Let us read a few passages out of scores in the Bible in which this expression "In Christ" is used to show that from the eternity of the past through our present life on into the eternity of the future God thinks of us who have accepted Christ as Saviour only in this relationship to His Son.

Ephesians 1:4, "According as he hath chosen us in him before the foundation of the world, that we should be holy and without blame before him in love."

Ephesians 1:6, "To the praise of the glory of his grace, wherein he hath made us accepted in the Beloved."

Ephesians 2:13, "But now, in Christ Jesus ye, who sometimes were far off, are made nigh by the blood of Christ."

1 John 2:6, "He that saith he abideth in him, ought himself also so to walk, even as he walked."

Phil. 3:9, "And be found in him, not having mine own righteousness, which is of the law, but that which is through the faith of Christ, the righteousness which is of God by faith."

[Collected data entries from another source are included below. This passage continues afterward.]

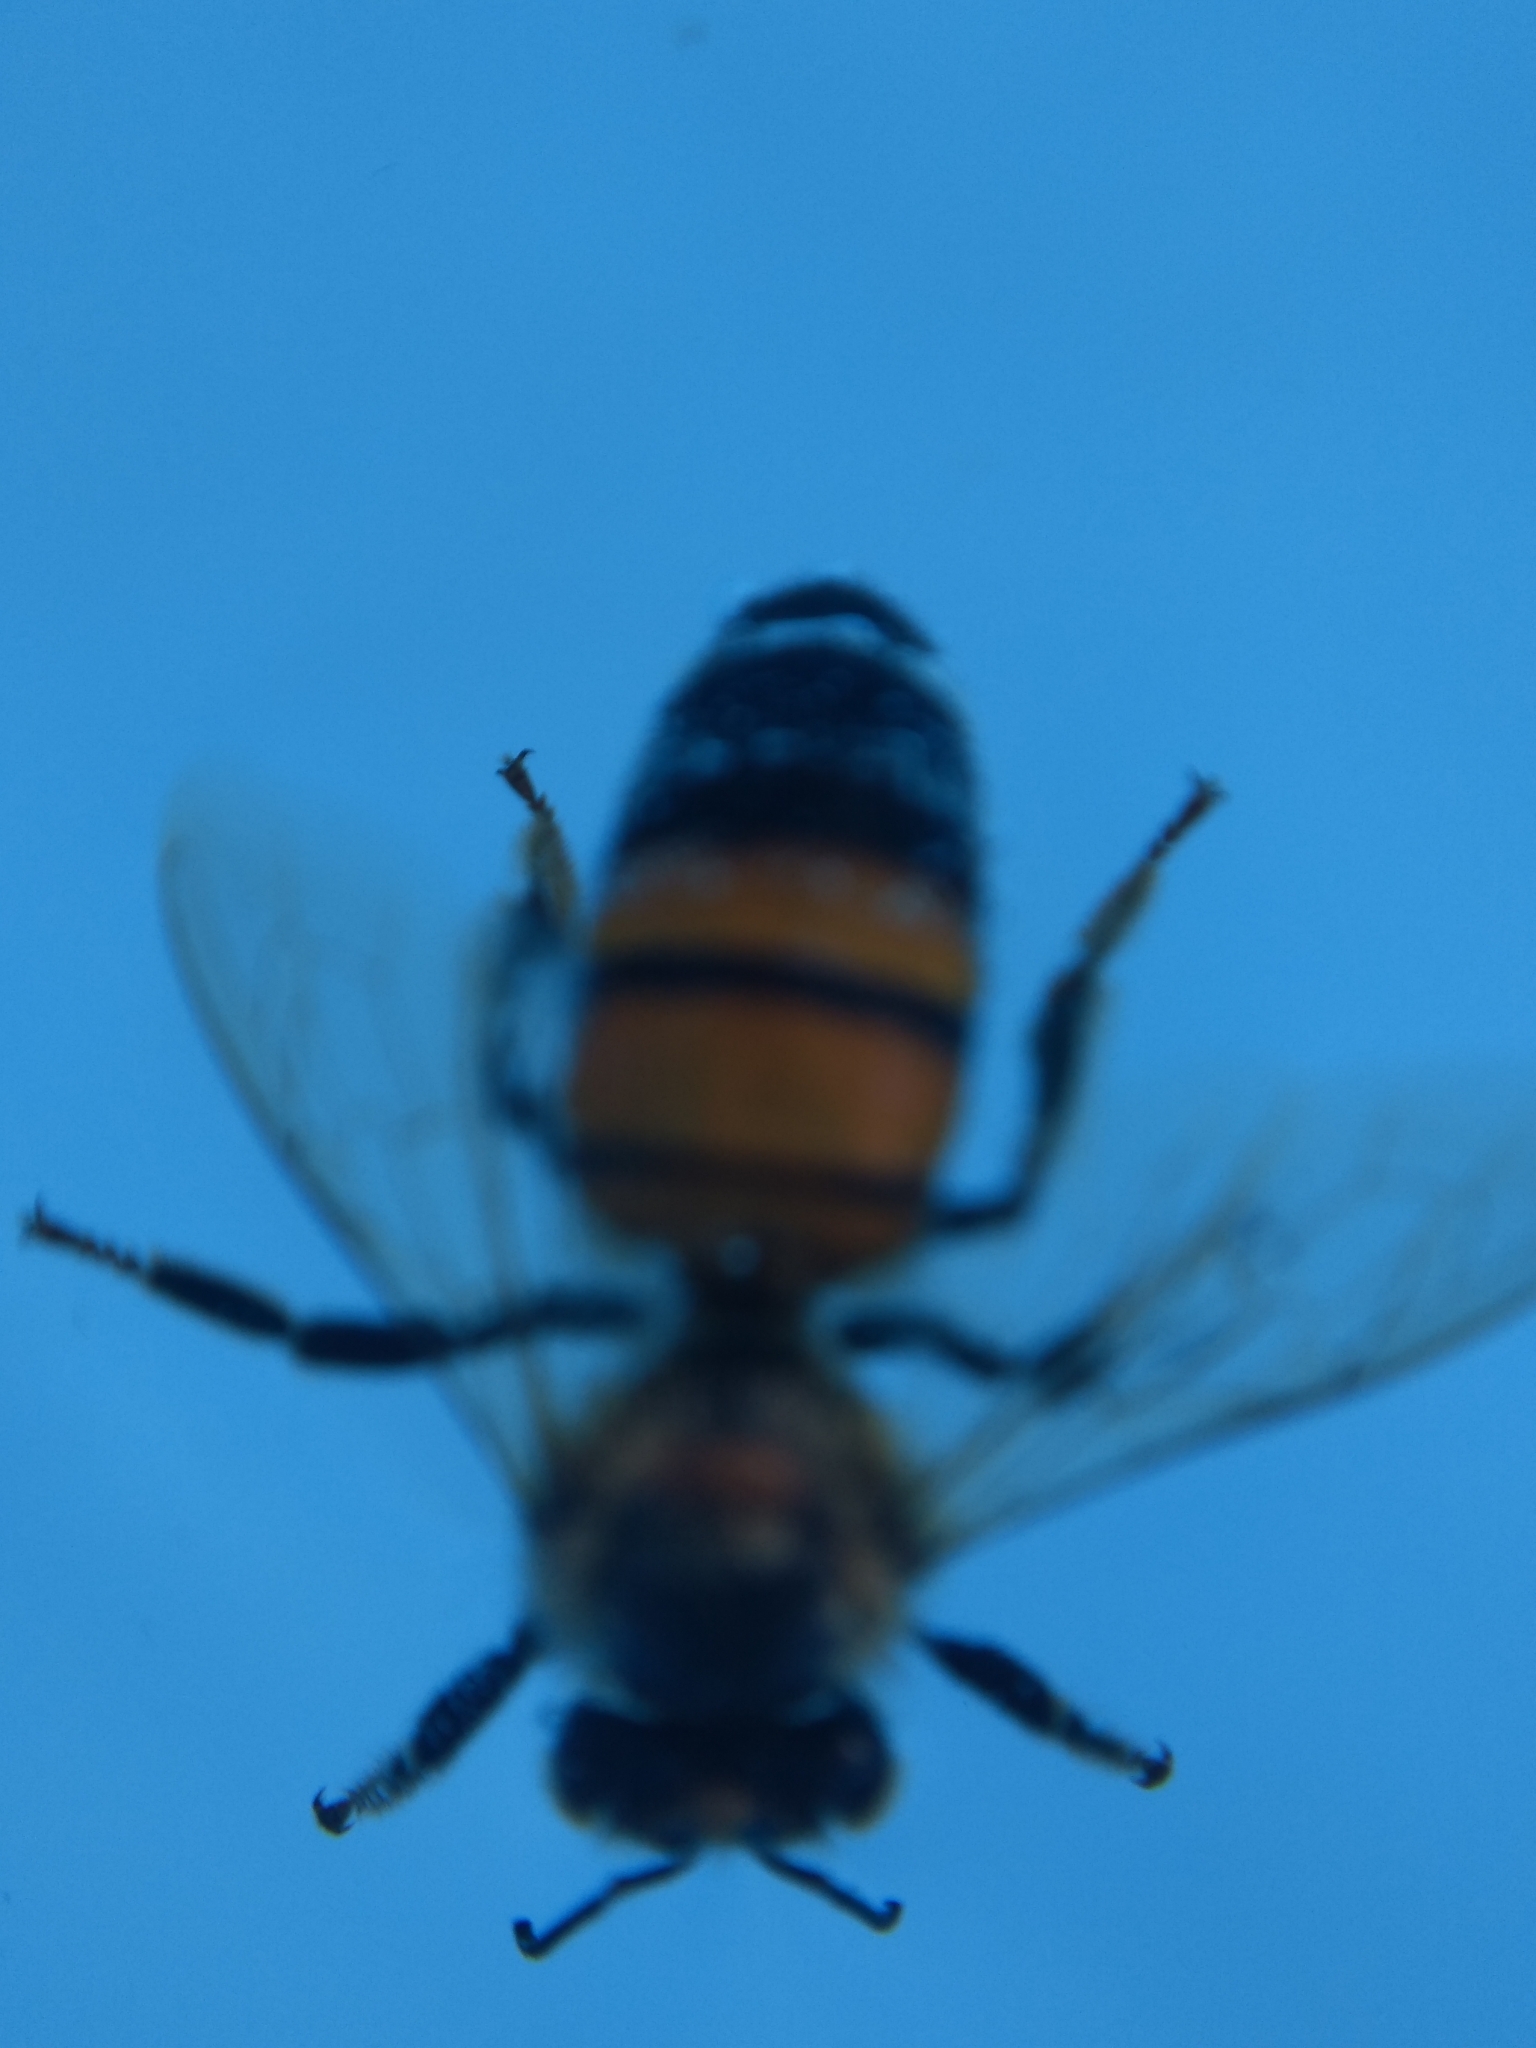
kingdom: Animalia
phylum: Arthropoda
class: Insecta
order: Hymenoptera
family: Apidae
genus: Apis
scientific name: Apis mellifera
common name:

Romans 16:10, "Salute Apelles approved in Christ."

Col. 2:7, "Rooted and built up in him and stablished in the faith, as ye have been taught, abounding therein with thanksgiving."

2 Corinthians 5:17, "Therefore, if any man be in Christ, he is a new creature: old things are passed away; behold, all things are become new."

2 Corinthians 2:14, "Now thanks be unto God, which always causeth us to triumph in Christ, and maketh manifest the savour of his knowledge by us in every place."

1 Corinthians 1:2, "Unto the church of God which is at Corinth, to them that are sanctified in Christ Jesus, called to be saints, with all that in every place call upon the name of Jesus Christ our Lord, both theirs and ours."

Colossians 2:9-10, "For in him dwelleth all the fullness of the Godhead bodily, and ye are complete in him which is the head of all principality and power."

Colossians 1:28, "Whom we preach, warning every man, and teaching every man in all wisdom; that we may present every man perfect in Christ Jesus."

That every reader might be lead into a clearer apprehension of this marvelous truth I would commend the reading of the late Dr. A. T. Pierson's book "In Christ." To whet the appetite for it I would quote the following from the introduction:

"A very small key may open a very complex lock and a very large door and that door may itself lead into a vast building with priceless stores of wealth and beauty. This brief phrase "In Christ," a preposition followed by a proper name, is the key to the whole New Testament. Those three short words, "In Christ Jesus" are without doubt the most important ever written, even by an inspired pen, to express the mutual relation of the believer and Christ. They occur with their equivalents over one hundred and thirty times. Such repetition and variety must have some intense meaning. When, in the Word of God a phrase like this occurs so often and with such manifold applications, it cannot be a matter of accident; there is a deep design. These two words unlock and interpret every separate book in the New Testament. Here is God's own key whereby we may open all the various doors and enter all the glorious rooms in this Palace Beautiful and explore all the apartments in the house of the heavenly Interpreter from Matthew to the Apocalypse, when the door is opened into Heaven."